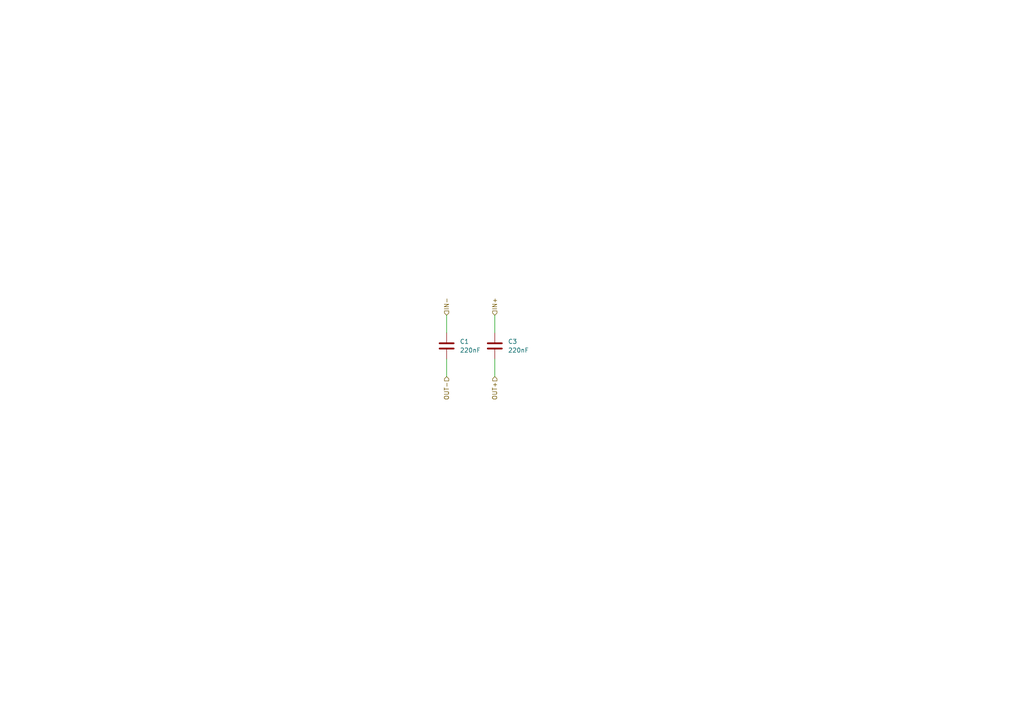
<source format=kicad_sch>
(kicad_sch
	(version 20250114)
	(generator "eeschema")
	(generator_version "9.0")
	(uuid "0c06aba0-fe64-4bc3-bd4a-079ccee23272")
	(paper "A4")
	
	(wire
		(pts
			(xy 129.54 104.14) (xy 129.54 109.22)
		)
		(stroke
			(width 0)
			(type default)
		)
		(uuid "2441e667-1566-4b72-bc01-fb046aa028c8")
	)
	(wire
		(pts
			(xy 143.51 91.44) (xy 143.51 96.52)
		)
		(stroke
			(width 0)
			(type default)
		)
		(uuid "636878f9-a519-4396-87c6-ca47530d5bb3")
	)
	(wire
		(pts
			(xy 143.51 104.14) (xy 143.51 109.22)
		)
		(stroke
			(width 0)
			(type default)
		)
		(uuid "acc8c63b-e272-4ce7-a0d5-4af9208cbf65")
	)
	(wire
		(pts
			(xy 129.54 91.44) (xy 129.54 96.52)
		)
		(stroke
			(width 0)
			(type default)
		)
		(uuid "c593ac9b-a996-4583-8a6b-255f08e70f5c")
	)
	(hierarchical_label "IN-"
		(shape input)
		(at 129.54 91.44 90)
		(effects
			(font
				(size 1.27 1.27)
			)
			(justify left)
		)
		(uuid "e1afedb5-767a-4503-9e2f-d66a5fcb1981")
	)
	(hierarchical_label "IN+"
		(shape input)
		(at 143.51 91.44 90)
		(effects
			(font
				(size 1.27 1.27)
			)
			(justify left)
		)
		(uuid "f75fae40-18bb-4724-a48a-191ee53ca258")
	)
	(hierarchical_label "OUT+"
		(shape input)
		(at 143.51 109.22 270)
		(effects
			(font
				(size 1.27 1.27)
			)
			(justify right)
		)
		(uuid "f8cce2ed-83c5-4c49-9fe9-de2cf9bb5ff8")
	)
	(hierarchical_label "OUT-"
		(shape input)
		(at 129.54 109.22 270)
		(effects
			(font
				(size 1.27 1.27)
			)
			(justify right)
		)
		(uuid "ff5bdcf1-76c0-4d9d-b23d-02c1c676dcf3")
	)
	(symbol
		(lib_id "Device:C")
		(at 129.54 100.33 0)
		(unit 1)
		(exclude_from_sim no)
		(in_bom yes)
		(on_board yes)
		(dnp no)
		(fields_autoplaced yes)
		(uuid "2016188b-af52-4362-a831-61bc1de993d6")
		(property "Reference" "C1"
			(at 133.35 99.0599 0)
			(effects
				(font
					(size 1.27 1.27)
				)
				(justify left)
			)
		)
		(property "Value" "220nF"
			(at 133.35 101.5999 0)
			(effects
				(font
					(size 1.27 1.27)
				)
				(justify left)
			)
		)
		(property "Footprint" "Capacitor_SMD:C_0201_0603Metric"
			(at 130.5052 104.14 0)
			(effects
				(font
					(size 1.27 1.27)
				)
				(hide yes)
			)
		)
		(property "Datasheet" "~"
			(at 129.54 100.33 0)
			(effects
				(font
					(size 1.27 1.27)
				)
				(hide yes)
			)
		)
		(property "Description" "Unpolarized capacitor"
			(at 129.54 100.33 0)
			(effects
				(font
					(size 1.27 1.27)
				)
				(hide yes)
			)
		)
		(pin "2"
			(uuid "09463c01-96e2-49ac-adea-206e3e1c9f49")
		)
		(pin "1"
			(uuid "d85f7424-b461-42b1-ad18-32d129829f3c")
		)
		(instances
			(project "M.2 A Key 2242"
				(path "/be37c6ac-80c4-4199-9a78-4aebb9ba3f25/7de1cb24-0787-4bc1-99e9-a9ea98a3f6ee/e58d8a76-4911-4804-a3bf-59f43c2ba825"
					(reference "C1")
					(unit 1)
				)
				(path "/be37c6ac-80c4-4199-9a78-4aebb9ba3f25/7de1cb24-0787-4bc1-99e9-a9ea98a3f6ee/f10958a7-c5b6-4a85-9705-3e788a71c3c5"
					(reference "C2")
					(unit 1)
				)
			)
		)
	)
	(symbol
		(lib_id "Device:C")
		(at 143.51 100.33 0)
		(unit 1)
		(exclude_from_sim no)
		(in_bom yes)
		(on_board yes)
		(dnp no)
		(fields_autoplaced yes)
		(uuid "a9ef9354-d3cb-4e55-896f-ff5d6835b2b3")
		(property "Reference" "C3"
			(at 147.32 99.0599 0)
			(effects
				(font
					(size 1.27 1.27)
				)
				(justify left)
			)
		)
		(property "Value" "220nF"
			(at 147.32 101.5999 0)
			(effects
				(font
					(size 1.27 1.27)
				)
				(justify left)
			)
		)
		(property "Footprint" "Capacitor_SMD:C_0201_0603Metric"
			(at 144.4752 104.14 0)
			(effects
				(font
					(size 1.27 1.27)
				)
				(hide yes)
			)
		)
		(property "Datasheet" "~"
			(at 143.51 100.33 0)
			(effects
				(font
					(size 1.27 1.27)
				)
				(hide yes)
			)
		)
		(property "Description" "Unpolarized capacitor"
			(at 143.51 100.33 0)
			(effects
				(font
					(size 1.27 1.27)
				)
				(hide yes)
			)
		)
		(pin "2"
			(uuid "db80f512-d644-4f80-bcbb-2a71e8d683e4")
		)
		(pin "1"
			(uuid "d317093c-d8db-4d4e-958c-683801cfa9e9")
		)
		(instances
			(project "M.2 A Key 2242"
				(path "/be37c6ac-80c4-4199-9a78-4aebb9ba3f25/7de1cb24-0787-4bc1-99e9-a9ea98a3f6ee/e58d8a76-4911-4804-a3bf-59f43c2ba825"
					(reference "C3")
					(unit 1)
				)
				(path "/be37c6ac-80c4-4199-9a78-4aebb9ba3f25/7de1cb24-0787-4bc1-99e9-a9ea98a3f6ee/f10958a7-c5b6-4a85-9705-3e788a71c3c5"
					(reference "C4")
					(unit 1)
				)
			)
		)
	)
)

</source>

● ● ● ● ●

### Task goal
What is needed here is an exact transcript of the data above, pictures excluded.

### Exercise output
<source format=kicad_sch>
(kicad_sch
	(version 20250114)
	(generator "eeschema")
	(generator_version "9.0")
	(uuid "0c06aba0-fe64-4bc3-bd4a-079ccee23272")
	(paper "A4")
	
	(wire
		(pts
			(xy 129.54 104.14) (xy 129.54 109.22)
		)
		(stroke
			(width 0)
			(type default)
		)
		(uuid "2441e667-1566-4b72-bc01-fb046aa028c8")
	)
	(wire
		(pts
			(xy 143.51 91.44) (xy 143.51 96.52)
		)
		(stroke
			(width 0)
			(type default)
		)
		(uuid "636878f9-a519-4396-87c6-ca47530d5bb3")
	)
	(wire
		(pts
			(xy 143.51 104.14) (xy 143.51 109.22)
		)
		(stroke
			(width 0)
			(type default)
		)
		(uuid "acc8c63b-e272-4ce7-a0d5-4af9208cbf65")
	)
	(wire
		(pts
			(xy 129.54 91.44) (xy 129.54 96.52)
		)
		(stroke
			(width 0)
			(type default)
		)
		(uuid "c593ac9b-a996-4583-8a6b-255f08e70f5c")
	)
	(hierarchical_label "IN-"
		(shape input)
		(at 129.54 91.44 90)
		(effects
			(font
				(size 1.27 1.27)
			)
			(justify left)
		)
		(uuid "e1afedb5-767a-4503-9e2f-d66a5fcb1981")
	)
	(hierarchical_label "IN+"
		(shape input)
		(at 143.51 91.44 90)
		(effects
			(font
				(size 1.27 1.27)
			)
			(justify left)
		)
		(uuid "f75fae40-18bb-4724-a48a-191ee53ca258")
	)
	(hierarchical_label "OUT+"
		(shape input)
		(at 143.51 109.22 270)
		(effects
			(font
				(size 1.27 1.27)
			)
			(justify right)
		)
		(uuid "f8cce2ed-83c5-4c49-9fe9-de2cf9bb5ff8")
	)
	(hierarchical_label "OUT-"
		(shape input)
		(at 129.54 109.22 270)
		(effects
			(font
				(size 1.27 1.27)
			)
			(justify right)
		)
		(uuid "ff5bdcf1-76c0-4d9d-b23d-02c1c676dcf3")
	)
	(symbol
		(lib_id "Device:C")
		(at 129.54 100.33 0)
		(unit 1)
		(exclude_from_sim no)
		(in_bom yes)
		(on_board yes)
		(dnp no)
		(fields_autoplaced yes)
		(uuid "2016188b-af52-4362-a831-61bc1de993d6")
		(property "Reference" "C1"
			(at 133.35 99.0599 0)
			(effects
				(font
					(size 1.27 1.27)
				)
				(justify left)
			)
		)
		(property "Value" "220nF"
			(at 133.35 101.5999 0)
			(effects
				(font
					(size 1.27 1.27)
				)
				(justify left)
			)
		)
		(property "Footprint" "Capacitor_SMD:C_0201_0603Metric"
			(at 130.5052 104.14 0)
			(effects
				(font
					(size 1.27 1.27)
				)
				(hide yes)
			)
		)
		(property "Datasheet" "~"
			(at 129.54 100.33 0)
			(effects
				(font
					(size 1.27 1.27)
				)
				(hide yes)
			)
		)
		(property "Description" "Unpolarized capacitor"
			(at 129.54 100.33 0)
			(effects
				(font
					(size 1.27 1.27)
				)
				(hide yes)
			)
		)
		(pin "2"
			(uuid "09463c01-96e2-49ac-adea-206e3e1c9f49")
		)
		(pin "1"
			(uuid "d85f7424-b461-42b1-ad18-32d129829f3c")
		)
		(instances
			(project "M.2 A Key 2242"
				(path "/be37c6ac-80c4-4199-9a78-4aebb9ba3f25/7de1cb24-0787-4bc1-99e9-a9ea98a3f6ee/e58d8a76-4911-4804-a3bf-59f43c2ba825"
					(reference "C1")
					(unit 1)
				)
				(path "/be37c6ac-80c4-4199-9a78-4aebb9ba3f25/7de1cb24-0787-4bc1-99e9-a9ea98a3f6ee/f10958a7-c5b6-4a85-9705-3e788a71c3c5"
					(reference "C2")
					(unit 1)
				)
			)
		)
	)
	(symbol
		(lib_id "Device:C")
		(at 143.51 100.33 0)
		(unit 1)
		(exclude_from_sim no)
		(in_bom yes)
		(on_board yes)
		(dnp no)
		(fields_autoplaced yes)
		(uuid "a9ef9354-d3cb-4e55-896f-ff5d6835b2b3")
		(property "Reference" "C3"
			(at 147.32 99.0599 0)
			(effects
				(font
					(size 1.27 1.27)
				)
				(justify left)
			)
		)
		(property "Value" "220nF"
			(at 147.32 101.5999 0)
			(effects
				(font
					(size 1.27 1.27)
				)
				(justify left)
			)
		)
		(property "Footprint" "Capacitor_SMD:C_0201_0603Metric"
			(at 144.4752 104.14 0)
			(effects
				(font
					(size 1.27 1.27)
				)
				(hide yes)
			)
		)
		(property "Datasheet" "~"
			(at 143.51 100.33 0)
			(effects
				(font
					(size 1.27 1.27)
				)
				(hide yes)
			)
		)
		(property "Description" "Unpolarized capacitor"
			(at 143.51 100.33 0)
			(effects
				(font
					(size 1.27 1.27)
				)
				(hide yes)
			)
		)
		(pin "2"
			(uuid "db80f512-d644-4f80-bcbb-2a71e8d683e4")
		)
		(pin "1"
			(uuid "d317093c-d8db-4d4e-958c-683801cfa9e9")
		)
		(instances
			(project "M.2 A Key 2242"
				(path "/be37c6ac-80c4-4199-9a78-4aebb9ba3f25/7de1cb24-0787-4bc1-99e9-a9ea98a3f6ee/e58d8a76-4911-4804-a3bf-59f43c2ba825"
					(reference "C3")
					(unit 1)
				)
				(path "/be37c6ac-80c4-4199-9a78-4aebb9ba3f25/7de1cb24-0787-4bc1-99e9-a9ea98a3f6ee/f10958a7-c5b6-4a85-9705-3e788a71c3c5"
					(reference "C4")
					(unit 1)
				)
			)
		)
	)
)

</source>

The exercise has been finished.